What should Christians do if we discover there are idolaters living down the street?

Lots of tangles in the question. For better or worse, the U.S. Constitution guarantees freedom of religion.

We can debate whether or not the Framers intended the Constitution to protect Hindus and Muslims. In actual legal fact, it does.

I think the Framers fumbled this. A Christian state should explicitly acknowledge Christianity and privilege the church. When they failed to do this, the Framers sowed deep ambiguity in the American project.

As a political matter, I like Constantine’s solution. He played the long game. He shut down the most notorious pagan shrines, but generally left idolaters alone; they were Roman citizens and subjects, after all. But he gave massive support to the church, and paganism weakened over time.

Until we change the Constitution, or form a regime that ignores the First Amendment, American Christians will live side-by-side with worshipers of Allah and Krishna.

These days, the question about neighborhood idolaters gets bundled together with debates about immigration and ICE’s deportation program.
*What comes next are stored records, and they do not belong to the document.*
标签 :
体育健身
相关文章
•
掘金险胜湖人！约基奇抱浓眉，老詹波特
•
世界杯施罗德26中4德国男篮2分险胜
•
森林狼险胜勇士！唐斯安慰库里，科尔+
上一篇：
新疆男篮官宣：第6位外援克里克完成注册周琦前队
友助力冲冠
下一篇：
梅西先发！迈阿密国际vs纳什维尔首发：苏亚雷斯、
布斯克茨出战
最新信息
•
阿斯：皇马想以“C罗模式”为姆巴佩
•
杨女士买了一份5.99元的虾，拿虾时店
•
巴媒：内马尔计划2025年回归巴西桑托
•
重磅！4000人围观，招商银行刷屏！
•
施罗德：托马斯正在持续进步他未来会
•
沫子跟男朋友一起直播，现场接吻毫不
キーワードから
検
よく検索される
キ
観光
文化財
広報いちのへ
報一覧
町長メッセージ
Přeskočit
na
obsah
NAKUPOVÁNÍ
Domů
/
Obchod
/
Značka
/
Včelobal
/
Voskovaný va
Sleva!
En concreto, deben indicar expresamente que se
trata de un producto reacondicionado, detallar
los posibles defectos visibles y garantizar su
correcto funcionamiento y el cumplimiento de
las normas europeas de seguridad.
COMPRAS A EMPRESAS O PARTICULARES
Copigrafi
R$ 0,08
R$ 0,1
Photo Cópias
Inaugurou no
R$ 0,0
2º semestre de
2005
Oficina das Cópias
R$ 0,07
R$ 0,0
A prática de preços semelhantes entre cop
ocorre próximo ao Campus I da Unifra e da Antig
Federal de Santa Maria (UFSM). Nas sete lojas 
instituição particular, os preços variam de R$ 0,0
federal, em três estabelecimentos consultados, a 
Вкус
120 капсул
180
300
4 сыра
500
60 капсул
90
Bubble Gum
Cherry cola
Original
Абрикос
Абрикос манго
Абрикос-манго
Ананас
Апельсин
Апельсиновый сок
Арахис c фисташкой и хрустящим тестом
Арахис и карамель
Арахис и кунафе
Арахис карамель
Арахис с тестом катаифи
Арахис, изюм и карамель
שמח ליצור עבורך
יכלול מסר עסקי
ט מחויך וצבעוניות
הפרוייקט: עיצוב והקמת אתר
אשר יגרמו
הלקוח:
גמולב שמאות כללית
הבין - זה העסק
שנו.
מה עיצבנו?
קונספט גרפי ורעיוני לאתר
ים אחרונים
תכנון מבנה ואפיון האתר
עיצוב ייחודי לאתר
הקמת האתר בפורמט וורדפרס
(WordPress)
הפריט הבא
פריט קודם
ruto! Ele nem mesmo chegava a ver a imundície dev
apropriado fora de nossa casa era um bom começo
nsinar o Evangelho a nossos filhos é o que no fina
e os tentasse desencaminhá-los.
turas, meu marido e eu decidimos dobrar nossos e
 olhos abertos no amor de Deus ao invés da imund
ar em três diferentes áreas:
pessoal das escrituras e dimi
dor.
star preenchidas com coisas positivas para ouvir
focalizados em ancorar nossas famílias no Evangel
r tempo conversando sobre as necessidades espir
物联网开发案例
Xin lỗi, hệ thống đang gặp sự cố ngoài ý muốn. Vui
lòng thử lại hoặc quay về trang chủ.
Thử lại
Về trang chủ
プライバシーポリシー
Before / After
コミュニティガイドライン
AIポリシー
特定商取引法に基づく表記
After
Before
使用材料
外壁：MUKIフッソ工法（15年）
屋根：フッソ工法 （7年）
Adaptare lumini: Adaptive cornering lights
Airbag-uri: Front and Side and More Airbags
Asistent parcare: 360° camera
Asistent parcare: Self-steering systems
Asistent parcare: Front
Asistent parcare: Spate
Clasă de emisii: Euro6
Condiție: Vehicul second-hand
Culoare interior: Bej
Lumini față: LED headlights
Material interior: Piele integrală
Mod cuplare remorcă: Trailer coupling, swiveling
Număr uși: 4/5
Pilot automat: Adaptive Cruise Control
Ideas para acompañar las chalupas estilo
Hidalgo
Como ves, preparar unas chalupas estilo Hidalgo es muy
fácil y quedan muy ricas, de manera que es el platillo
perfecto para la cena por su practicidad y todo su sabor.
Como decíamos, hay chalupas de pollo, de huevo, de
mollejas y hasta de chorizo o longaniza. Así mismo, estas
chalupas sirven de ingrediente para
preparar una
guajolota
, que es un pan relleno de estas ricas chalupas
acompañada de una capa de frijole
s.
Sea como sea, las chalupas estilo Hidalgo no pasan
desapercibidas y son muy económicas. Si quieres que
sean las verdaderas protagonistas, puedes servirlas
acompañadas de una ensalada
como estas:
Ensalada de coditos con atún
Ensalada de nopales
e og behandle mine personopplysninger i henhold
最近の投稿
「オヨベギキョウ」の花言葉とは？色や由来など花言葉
That’s not the essential frame for answering the question. Biblically, we need to ask a prior question, Where do idolaters come from?

We’ve got an entire book of the Bible about that – Judges, which tells us again and again, idolaters invaded and enslaved Israel because Israel had already turned to idols. Israel’s idols were magnets for idolaters.

Israel was rescued from idolaters when they cried out to Yahweh, who raised up a judge to deliver them.

America was and still is a predominantly Christian nation, but Christianity long ago ceased to define our polity and culture. If we want to purge idols from our country, the first (not the only) step is repentance. Start with yourself. Demolish your own idols.

At the end of the day, idolaters are here, whether we like it or not. They’re all around us – not just Hindus and Muslims, but native-born Americans who long ago prayed the prayer and got baptized, then promptly abandoned Jesus and His people.

The first Christian instinct must be to love them by calling all of them to abandon their idols and follow Jesus. Jesus did not say, “Love your neighbors, unless they’re idolaters.”

Don’t film them. Resist the temptation to grab seven seconds of social media fame. Walk up the street, introduce yourself, have them over for dinner, tell them about Jesus, invite them to church.